Unlike two-dimensional imaging which analyzes the transit time and intensity of a returning sound wave to identify a cardiac structure, Doppler interrogation analyzes the change in frequency of the transmitted ultrasound. At first, this was shown as the actual frequency shift presented in the kilohertz range and the magnitude of this frequency shift is represented in the kilohertz range. Doppler is used in many different formats. Through sharing computational resources, any of the Doppler methodologies can be performed together with anatomic two-dimensional imaging. Modern Doppler instruments are able to real-time 2D imaging plus Doppler interrogation.
Spectral Doppler Imaging
Continuous Doppler imaging, as the name implies, continuously transmits and receives the ultrasound signals.
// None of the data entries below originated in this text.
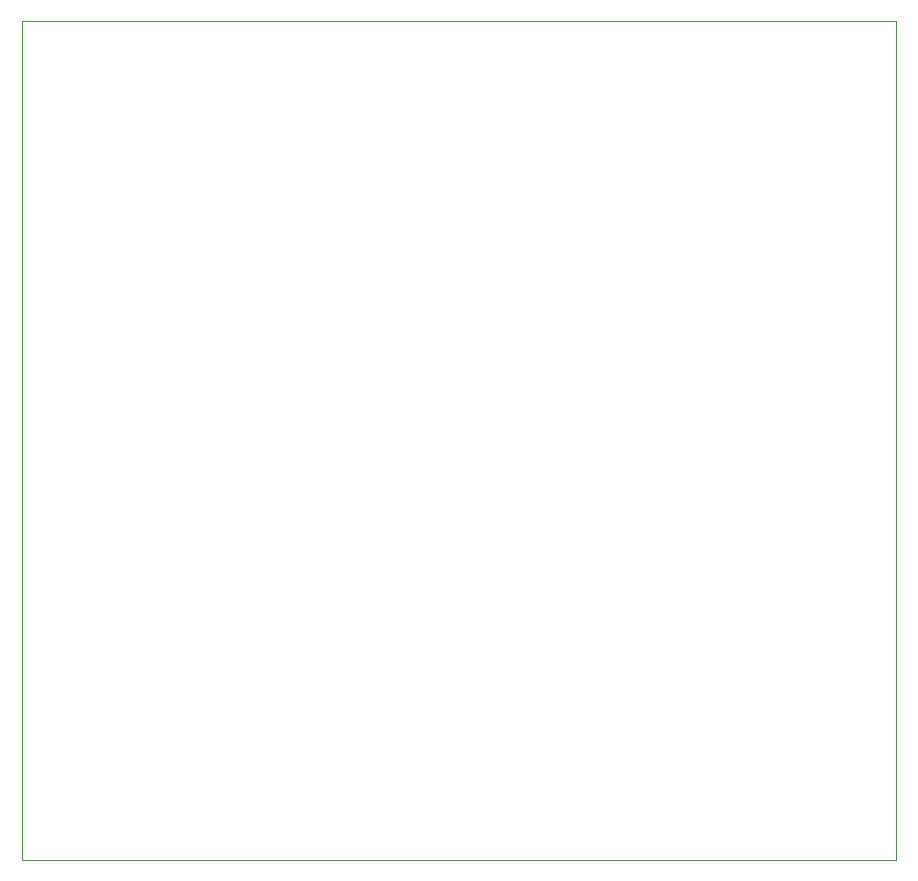
<source format=gbr>
G04 #@! TF.GenerationSoftware,KiCad,Pcbnew,(5.1.2-1)-1*
G04 #@! TF.CreationDate,2021-10-10T15:57:48-04:00*
G04 #@! TF.ProjectId,my_fav_reverb,6d795f66-6176-45f7-9265-766572622e6b,rev?*
G04 #@! TF.SameCoordinates,Original*
G04 #@! TF.FileFunction,Profile,NP*
%FSLAX46Y46*%
G04 Gerber Fmt 4.6, Leading zero omitted, Abs format (unit mm)*
G04 Created by KiCad (PCBNEW (5.1.2-1)-1) date 2021-10-10 15:57:48*
%MOMM*%
%LPD*%
G04 APERTURE LIST*
%ADD10C,0.050000*%
G04 APERTURE END LIST*
D10*
X87000000Y-89000000D02*
X13000000Y-89000000D01*
X87000000Y-18000000D02*
X87000000Y-89000000D01*
X13000000Y-18000000D02*
X87000000Y-18000000D01*
X13000000Y-89000000D02*
X13000000Y-18000000D01*
M02*

</source>
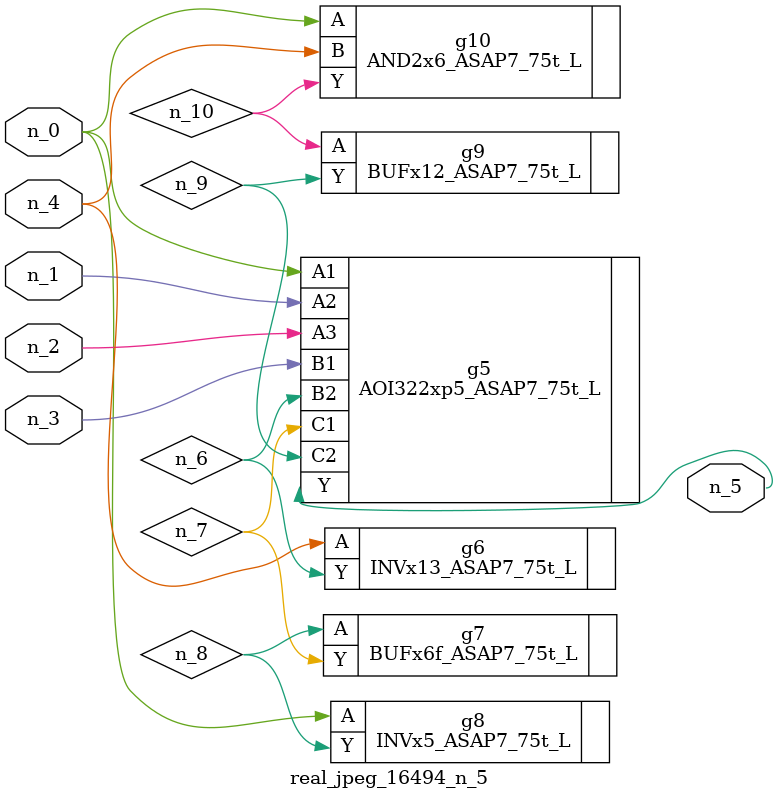
<source format=v>
module real_jpeg_16494_n_5 (n_4, n_0, n_1, n_2, n_3, n_5);

input n_4;
input n_0;
input n_1;
input n_2;
input n_3;

output n_5;

wire n_8;
wire n_6;
wire n_7;
wire n_10;
wire n_9;

AOI322xp5_ASAP7_75t_L g5 ( 
.A1(n_0),
.A2(n_1),
.A3(n_2),
.B1(n_3),
.B2(n_6),
.C1(n_7),
.C2(n_9),
.Y(n_5)
);

INVx5_ASAP7_75t_L g8 ( 
.A(n_0),
.Y(n_8)
);

AND2x6_ASAP7_75t_L g10 ( 
.A(n_0),
.B(n_4),
.Y(n_10)
);

INVx13_ASAP7_75t_L g6 ( 
.A(n_4),
.Y(n_6)
);

BUFx6f_ASAP7_75t_L g7 ( 
.A(n_8),
.Y(n_7)
);

BUFx12_ASAP7_75t_L g9 ( 
.A(n_10),
.Y(n_9)
);


endmodule
</source>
Here only the frequency shift of the returning signal is determined and the identification of the time of transit is lost. This is called the “range ambiguity.” This implies that the exact velocity of motion can be determined but not the location where that velocity occurred.
Pulsed Wave Doppler
Pulsed waved Doppler imaging, in contrast, interrogates the velocity of motion, through discrete ultrasound packets sent out at a predetermined rate, the pulse frequency of repetition. The timing and receipt of is monitored so the location where the frequency shift arose can be pinpointed from the time of transit. The sample volume can then be steered along the lateral and longitudinal axes. Since sampling is not continuous in pulsed wave Doppler imaging, there are limitations on maximal velocity which can be known.
Multigate Doppler Imaging
This is a variation of the pulsed wave Doppler imaging where multiple Doppler interrogation points are opened simultaneously. This increase the pulse repetition frequency and also the Nyquist limit. This maintains the ability of the technique to locate the site of maximal velocity and allows the recording of velocities.